There was a tasting scheduled for Saturday and I had been looking forward to it all week. Alas, it was cancelled at the last minute, leaving me with some unscheduled time that afternoon. The tasting would have been some high end red wines of Australia, so rather than moping I decided to open up a special bottle of my own and conduct a very small tasting of the Thomas Hardy & Sons Eileen Hardy McLaren Vale Cabernet Sauvignon 1972.
I’ve covered both McLaren Vale and Cabernet Sauvignon several times, so today I’m just going to write about Hardy’s and about older bottles in general. Thomas Hardy & Sons was established in 1853 by Thomas Hardy himself, having arrived from England three years prior. The family business grew over the generations that followed, and through mergers over the last two decades with BRL and then Constellation, the Hardy Wine Company became the world’s largest international wine business. More recently though, the group’s name was changed to Constellation Wines Australia, and then again to Accolade Wines with a change of controlling interest. The Hardys brand though has remained well respected throughout the recent ups and downs, and remains one of the strongest in Australia.

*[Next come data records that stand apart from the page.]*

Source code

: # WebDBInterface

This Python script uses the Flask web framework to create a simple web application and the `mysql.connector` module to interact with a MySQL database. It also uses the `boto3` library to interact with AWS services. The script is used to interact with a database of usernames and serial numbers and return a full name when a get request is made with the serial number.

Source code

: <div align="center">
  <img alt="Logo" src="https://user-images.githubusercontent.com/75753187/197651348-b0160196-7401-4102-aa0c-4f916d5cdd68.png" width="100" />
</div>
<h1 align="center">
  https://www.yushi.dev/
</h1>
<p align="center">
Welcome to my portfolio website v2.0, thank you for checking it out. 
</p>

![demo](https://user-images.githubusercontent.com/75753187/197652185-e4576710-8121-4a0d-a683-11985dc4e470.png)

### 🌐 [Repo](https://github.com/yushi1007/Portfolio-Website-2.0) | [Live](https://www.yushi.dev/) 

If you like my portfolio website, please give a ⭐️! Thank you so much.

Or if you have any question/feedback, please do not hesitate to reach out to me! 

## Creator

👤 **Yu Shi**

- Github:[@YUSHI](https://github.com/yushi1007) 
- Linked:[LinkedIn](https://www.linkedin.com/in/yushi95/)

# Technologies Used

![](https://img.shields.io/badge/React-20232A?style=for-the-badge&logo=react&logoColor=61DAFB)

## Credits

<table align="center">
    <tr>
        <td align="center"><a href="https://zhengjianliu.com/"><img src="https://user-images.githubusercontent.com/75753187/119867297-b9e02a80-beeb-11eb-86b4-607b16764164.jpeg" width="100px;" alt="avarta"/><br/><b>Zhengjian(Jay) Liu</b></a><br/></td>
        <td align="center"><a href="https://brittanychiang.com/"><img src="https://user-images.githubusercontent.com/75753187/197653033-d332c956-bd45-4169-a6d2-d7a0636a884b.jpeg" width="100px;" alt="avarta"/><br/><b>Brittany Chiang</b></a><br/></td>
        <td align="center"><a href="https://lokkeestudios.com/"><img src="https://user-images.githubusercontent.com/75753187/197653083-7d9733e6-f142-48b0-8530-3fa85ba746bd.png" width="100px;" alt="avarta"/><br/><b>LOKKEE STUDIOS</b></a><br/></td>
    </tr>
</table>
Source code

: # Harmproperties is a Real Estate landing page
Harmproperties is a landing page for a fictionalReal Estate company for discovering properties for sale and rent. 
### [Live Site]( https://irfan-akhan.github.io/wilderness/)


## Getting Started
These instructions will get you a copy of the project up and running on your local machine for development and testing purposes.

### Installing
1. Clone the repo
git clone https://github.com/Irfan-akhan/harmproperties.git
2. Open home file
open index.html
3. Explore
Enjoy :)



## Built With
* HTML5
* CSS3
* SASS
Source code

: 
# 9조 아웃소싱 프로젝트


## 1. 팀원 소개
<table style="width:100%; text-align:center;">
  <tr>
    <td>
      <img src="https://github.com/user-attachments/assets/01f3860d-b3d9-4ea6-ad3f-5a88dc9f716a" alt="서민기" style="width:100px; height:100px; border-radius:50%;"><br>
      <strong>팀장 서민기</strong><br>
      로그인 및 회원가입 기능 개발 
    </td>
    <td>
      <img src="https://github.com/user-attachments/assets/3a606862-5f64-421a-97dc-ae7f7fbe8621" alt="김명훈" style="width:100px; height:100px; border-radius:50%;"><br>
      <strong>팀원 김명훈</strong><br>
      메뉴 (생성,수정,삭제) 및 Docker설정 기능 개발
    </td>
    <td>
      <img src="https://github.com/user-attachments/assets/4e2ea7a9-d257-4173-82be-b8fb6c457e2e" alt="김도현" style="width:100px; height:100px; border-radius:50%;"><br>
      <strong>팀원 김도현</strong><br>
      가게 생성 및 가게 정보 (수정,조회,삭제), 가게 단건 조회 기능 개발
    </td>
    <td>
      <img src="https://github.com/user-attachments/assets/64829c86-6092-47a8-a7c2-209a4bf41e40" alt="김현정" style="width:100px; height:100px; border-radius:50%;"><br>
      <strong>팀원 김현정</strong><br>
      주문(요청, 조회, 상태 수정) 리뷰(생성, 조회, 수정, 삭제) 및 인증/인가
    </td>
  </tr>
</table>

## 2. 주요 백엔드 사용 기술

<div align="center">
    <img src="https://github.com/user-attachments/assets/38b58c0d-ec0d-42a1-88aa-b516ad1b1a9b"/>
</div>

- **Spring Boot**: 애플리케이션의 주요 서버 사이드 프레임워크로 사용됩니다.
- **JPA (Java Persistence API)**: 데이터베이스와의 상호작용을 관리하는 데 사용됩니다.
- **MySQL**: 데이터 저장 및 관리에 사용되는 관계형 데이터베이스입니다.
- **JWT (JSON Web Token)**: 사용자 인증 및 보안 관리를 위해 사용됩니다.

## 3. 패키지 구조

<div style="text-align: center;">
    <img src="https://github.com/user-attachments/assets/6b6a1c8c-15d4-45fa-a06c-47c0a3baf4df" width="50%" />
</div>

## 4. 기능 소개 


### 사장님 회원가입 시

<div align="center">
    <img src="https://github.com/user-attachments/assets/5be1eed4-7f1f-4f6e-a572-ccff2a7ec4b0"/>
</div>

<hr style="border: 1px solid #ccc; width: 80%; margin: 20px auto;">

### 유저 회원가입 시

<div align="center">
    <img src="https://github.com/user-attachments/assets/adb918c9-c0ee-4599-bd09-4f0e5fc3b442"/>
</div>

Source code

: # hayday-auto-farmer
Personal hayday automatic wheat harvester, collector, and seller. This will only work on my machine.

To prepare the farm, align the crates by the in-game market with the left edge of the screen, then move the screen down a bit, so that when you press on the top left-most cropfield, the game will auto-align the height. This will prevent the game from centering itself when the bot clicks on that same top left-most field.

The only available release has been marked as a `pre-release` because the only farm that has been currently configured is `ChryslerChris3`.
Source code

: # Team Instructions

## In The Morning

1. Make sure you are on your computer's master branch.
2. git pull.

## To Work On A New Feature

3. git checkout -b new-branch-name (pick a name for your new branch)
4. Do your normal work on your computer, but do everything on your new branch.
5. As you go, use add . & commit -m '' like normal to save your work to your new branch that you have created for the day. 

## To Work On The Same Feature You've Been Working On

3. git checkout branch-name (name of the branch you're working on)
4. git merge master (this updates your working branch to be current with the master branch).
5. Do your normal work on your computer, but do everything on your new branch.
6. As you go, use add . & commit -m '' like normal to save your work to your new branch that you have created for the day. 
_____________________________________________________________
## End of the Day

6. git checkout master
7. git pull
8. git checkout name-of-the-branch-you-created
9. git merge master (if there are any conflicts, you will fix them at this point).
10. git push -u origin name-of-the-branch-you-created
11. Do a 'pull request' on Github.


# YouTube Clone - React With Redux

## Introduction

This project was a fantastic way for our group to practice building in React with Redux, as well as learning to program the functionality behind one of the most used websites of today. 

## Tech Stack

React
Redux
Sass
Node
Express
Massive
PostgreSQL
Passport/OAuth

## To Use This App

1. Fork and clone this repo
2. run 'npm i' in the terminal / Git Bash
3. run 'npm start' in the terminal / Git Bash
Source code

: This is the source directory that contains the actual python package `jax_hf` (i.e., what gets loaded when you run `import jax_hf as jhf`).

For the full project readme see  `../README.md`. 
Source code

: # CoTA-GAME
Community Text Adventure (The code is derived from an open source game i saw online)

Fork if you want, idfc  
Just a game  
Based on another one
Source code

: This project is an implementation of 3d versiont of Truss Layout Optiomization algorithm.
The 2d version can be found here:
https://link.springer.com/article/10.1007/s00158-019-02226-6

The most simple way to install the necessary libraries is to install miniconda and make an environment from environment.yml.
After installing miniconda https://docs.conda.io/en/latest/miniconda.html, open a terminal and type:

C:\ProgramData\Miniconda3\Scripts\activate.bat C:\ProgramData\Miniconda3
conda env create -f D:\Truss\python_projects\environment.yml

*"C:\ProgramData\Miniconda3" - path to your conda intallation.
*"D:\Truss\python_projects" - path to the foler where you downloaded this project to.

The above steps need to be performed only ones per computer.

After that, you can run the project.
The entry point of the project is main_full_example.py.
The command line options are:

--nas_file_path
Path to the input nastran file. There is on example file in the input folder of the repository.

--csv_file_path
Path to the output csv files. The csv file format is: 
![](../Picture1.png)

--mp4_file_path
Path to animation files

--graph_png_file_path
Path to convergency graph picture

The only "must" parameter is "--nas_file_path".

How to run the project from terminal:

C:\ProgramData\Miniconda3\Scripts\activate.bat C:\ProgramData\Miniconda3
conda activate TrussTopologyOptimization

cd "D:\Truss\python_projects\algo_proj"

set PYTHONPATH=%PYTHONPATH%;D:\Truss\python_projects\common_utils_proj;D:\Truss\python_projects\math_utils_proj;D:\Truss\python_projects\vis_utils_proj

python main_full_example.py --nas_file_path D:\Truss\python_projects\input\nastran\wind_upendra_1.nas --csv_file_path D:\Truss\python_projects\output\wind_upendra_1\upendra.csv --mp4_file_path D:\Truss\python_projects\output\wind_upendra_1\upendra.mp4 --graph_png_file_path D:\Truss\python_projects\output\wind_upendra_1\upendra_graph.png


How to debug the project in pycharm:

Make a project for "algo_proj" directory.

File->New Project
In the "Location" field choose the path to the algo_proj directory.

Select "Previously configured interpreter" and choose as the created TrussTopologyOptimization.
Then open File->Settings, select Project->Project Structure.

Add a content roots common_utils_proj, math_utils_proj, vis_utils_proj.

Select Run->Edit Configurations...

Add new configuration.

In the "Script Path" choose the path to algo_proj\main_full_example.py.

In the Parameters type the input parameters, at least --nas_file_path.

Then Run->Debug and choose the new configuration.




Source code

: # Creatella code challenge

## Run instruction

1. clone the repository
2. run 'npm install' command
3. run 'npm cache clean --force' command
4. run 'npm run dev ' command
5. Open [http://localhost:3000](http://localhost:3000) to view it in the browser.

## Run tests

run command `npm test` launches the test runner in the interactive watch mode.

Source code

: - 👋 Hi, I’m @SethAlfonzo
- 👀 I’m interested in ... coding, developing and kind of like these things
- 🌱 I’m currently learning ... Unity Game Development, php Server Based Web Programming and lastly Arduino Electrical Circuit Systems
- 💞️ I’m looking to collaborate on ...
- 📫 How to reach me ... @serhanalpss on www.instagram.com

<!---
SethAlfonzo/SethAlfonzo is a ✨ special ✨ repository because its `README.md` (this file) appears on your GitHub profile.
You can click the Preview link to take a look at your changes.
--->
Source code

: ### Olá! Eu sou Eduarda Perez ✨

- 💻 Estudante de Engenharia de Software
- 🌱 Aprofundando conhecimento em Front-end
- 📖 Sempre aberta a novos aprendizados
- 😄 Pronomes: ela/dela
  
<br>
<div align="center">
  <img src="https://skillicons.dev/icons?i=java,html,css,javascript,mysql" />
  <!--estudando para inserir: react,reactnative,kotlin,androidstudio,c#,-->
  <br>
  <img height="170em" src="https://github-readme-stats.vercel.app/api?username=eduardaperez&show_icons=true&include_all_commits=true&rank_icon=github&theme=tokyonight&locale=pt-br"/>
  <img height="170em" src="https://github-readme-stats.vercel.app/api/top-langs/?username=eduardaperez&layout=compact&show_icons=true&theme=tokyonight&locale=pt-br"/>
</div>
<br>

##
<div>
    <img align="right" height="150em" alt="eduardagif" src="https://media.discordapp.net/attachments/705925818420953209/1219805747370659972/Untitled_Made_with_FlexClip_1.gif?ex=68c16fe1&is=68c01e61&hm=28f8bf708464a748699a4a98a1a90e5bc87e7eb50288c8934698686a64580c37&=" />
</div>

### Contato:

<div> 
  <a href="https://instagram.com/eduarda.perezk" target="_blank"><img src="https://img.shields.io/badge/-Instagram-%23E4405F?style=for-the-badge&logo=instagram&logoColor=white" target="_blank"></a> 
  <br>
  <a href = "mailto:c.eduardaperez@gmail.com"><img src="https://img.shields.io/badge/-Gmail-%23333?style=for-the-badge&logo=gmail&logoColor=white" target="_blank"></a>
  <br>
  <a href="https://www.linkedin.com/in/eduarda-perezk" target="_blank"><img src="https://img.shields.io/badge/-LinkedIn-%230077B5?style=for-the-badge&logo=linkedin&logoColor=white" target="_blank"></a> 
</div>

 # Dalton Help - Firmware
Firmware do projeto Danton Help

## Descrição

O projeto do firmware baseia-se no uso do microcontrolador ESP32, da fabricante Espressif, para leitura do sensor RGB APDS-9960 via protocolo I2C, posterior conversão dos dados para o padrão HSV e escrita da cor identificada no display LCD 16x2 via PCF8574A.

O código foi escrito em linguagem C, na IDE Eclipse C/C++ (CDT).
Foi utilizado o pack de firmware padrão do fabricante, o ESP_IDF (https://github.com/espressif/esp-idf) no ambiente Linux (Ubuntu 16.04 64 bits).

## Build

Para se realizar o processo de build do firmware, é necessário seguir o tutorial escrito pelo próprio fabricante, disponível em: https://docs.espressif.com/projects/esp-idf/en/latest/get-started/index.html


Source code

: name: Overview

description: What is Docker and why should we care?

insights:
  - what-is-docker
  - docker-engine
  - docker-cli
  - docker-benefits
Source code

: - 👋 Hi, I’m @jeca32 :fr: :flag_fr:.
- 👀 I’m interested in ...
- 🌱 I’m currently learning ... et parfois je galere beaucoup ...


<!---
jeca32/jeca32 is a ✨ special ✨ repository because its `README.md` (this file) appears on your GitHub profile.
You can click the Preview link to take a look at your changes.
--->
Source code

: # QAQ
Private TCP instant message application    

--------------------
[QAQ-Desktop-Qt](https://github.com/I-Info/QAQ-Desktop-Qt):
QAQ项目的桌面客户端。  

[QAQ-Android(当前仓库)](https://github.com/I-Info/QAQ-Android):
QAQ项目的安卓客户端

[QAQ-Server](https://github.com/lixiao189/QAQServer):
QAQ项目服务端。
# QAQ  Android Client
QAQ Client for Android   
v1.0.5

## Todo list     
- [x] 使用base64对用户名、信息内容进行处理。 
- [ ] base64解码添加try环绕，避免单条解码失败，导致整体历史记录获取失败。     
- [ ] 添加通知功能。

Eileen Hardy OBE is generally referred to as the matriarch of the Hardy family, and a new wine was named after her on her 80th birthday, January 15th, 1973. The honour was bestowed on the best red wine the company produced, and that year it was the Special Bin 80, McLaren Vale Shiraz 1970. Two years later in 1975, the Eileen Hardy label graced this wine, a 1972 Cabernet Sauvignon from the Tintara vineyards in McLaren Vale. The tradition continued over the years that followed, though at some point it was decided that the variety would always be Shiraz instead of possibly fluctuating with each vintage. With Eileen Hardy firmly established as a flagship brand, a Chardonnay was added to the line up in 1986 and more recently Pinot Noir made its first appearance under the label with the 2008 vintage.
I consider old wine a special treat. As I’ve only been serious about wine for a few years, most of the bottles in my cellar are relatively recent vintages and I expect many will improve with time. However, now and again I manage to pick up a back vintage, such as this one I purchased at auction a few years ago.
There are a few things worth keeping in mind when dealing with an older bottle. If you have the time, it pays to stand the bottle upright and leave undisturbed for up to a day. If under cork, wine is typically stored on its side to keep the cork from drying out, and so sediment collects on the side of the bottle. Therefore it’s best to stand it up for a day to allow the sediment to settle at the bottom instead of in your glass.
If your bottle is under cork, here’s where it gets interesting. After removing the foil, make sure you have a good look at the cork for signs of leakage, and give the cork and mouth of the bottle a good wipe so you can have some sense as to the condition of the cork. If a cork is at all wet on the exterior of the bottle or especially old, I usually use an Ah-so opener. It relies on two prongs on opposite sides of the cork instead of a screw that goes through the centre, and can be extremely useful for fragile corks. Finally, I almost always decant red wines. For younger wines, the exposure to air can help them to open up. With older wines it’s more a matter of racking off the clear wine from any sediment that has accrued in the bottle.
With this bottle I managed to get the cork out in one piece, but it was very soft and wet throughout. I decanted the wine and ended up with roughly 1cm of wine left in the bottle, but the wine in the decanter was fairly clear. I poured myself a glass, and the cork, though wet, seemed to have done its job.
In the glass this wine was clear and bright with a medium garnet colour but an opaque core. When swirled there were some slow legs. On the nose it was clean and fully developed with medium minus intensity and notes of dried red currants, sweet spice, leather, potpuorri and cocoa powder. On the palate it was dry, with medium minus intensity, medium minus alcohol, medium minus very fine tannins, medium acidity, and medium length. There were notes of dried red currants and cranberries, black liquorice, tobacco leaf and milk chocolate.
This wine was a real treat. I’m not sure it’s entirely appropriate to put an evaluation of quality on a wine that’s 40 years old, but I will give it a very good to outstanding. It very clearly was a fantastic wine and I’m drinking it past its prime. That said, while the intensity and tannins have faded, the acidity still has a bit of zip, and while the fruit has all progressed to being dried, it’s certainly still there. The developed characters give it plenty of complexity, and there is no doubt as to its typicity as a Cabernet Sauvignon.
It’s unusual to come across a bottle of Australian wine from the 1970s, and rarer still for it to be neither fortified nor sweet. Even though I sourced this from a reliable auctioneer, I didn’t fancy my chances of finding anything drinkable inside, but I’m so pleased I did. It’s reminded me that while there were not only quality dry table wines being produced in Australia in the 1970s, there were some quite capable of ageing gracefully for decades.